Collect every line in the items below that contains the string "this", and copy each one. Case counts.

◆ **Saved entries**
-- Opening Marker --

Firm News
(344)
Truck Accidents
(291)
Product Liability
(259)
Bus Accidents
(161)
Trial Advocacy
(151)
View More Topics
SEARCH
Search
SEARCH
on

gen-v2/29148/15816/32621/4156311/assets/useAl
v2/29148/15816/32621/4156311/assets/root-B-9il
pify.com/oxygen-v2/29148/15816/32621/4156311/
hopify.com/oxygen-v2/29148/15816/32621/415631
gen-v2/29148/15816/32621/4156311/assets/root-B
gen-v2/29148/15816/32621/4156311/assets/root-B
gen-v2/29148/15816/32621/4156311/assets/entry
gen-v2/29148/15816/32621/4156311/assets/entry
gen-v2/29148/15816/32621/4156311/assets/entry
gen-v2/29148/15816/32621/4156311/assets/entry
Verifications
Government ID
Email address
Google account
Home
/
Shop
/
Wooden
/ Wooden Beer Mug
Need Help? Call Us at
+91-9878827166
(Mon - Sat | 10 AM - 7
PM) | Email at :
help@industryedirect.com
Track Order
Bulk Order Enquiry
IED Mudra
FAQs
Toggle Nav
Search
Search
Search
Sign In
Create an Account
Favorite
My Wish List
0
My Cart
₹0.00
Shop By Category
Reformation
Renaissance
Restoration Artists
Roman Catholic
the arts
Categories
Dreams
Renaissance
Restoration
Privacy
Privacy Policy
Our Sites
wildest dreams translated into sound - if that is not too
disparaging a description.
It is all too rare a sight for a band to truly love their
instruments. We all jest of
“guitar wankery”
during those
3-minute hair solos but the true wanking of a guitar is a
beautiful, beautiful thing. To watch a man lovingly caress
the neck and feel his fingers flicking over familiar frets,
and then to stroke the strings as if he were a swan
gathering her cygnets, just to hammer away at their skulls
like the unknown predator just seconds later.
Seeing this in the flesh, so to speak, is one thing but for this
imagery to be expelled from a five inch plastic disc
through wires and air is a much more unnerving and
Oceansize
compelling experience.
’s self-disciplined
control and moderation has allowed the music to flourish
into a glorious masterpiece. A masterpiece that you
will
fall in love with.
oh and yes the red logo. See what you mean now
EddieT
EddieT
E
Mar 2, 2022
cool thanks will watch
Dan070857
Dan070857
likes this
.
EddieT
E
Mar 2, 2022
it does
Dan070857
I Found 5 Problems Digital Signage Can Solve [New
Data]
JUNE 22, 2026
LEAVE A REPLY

-- Closing Marker --

◆ **Reply**
Seeing this in the flesh, so to speak, is one thing but for this
likes this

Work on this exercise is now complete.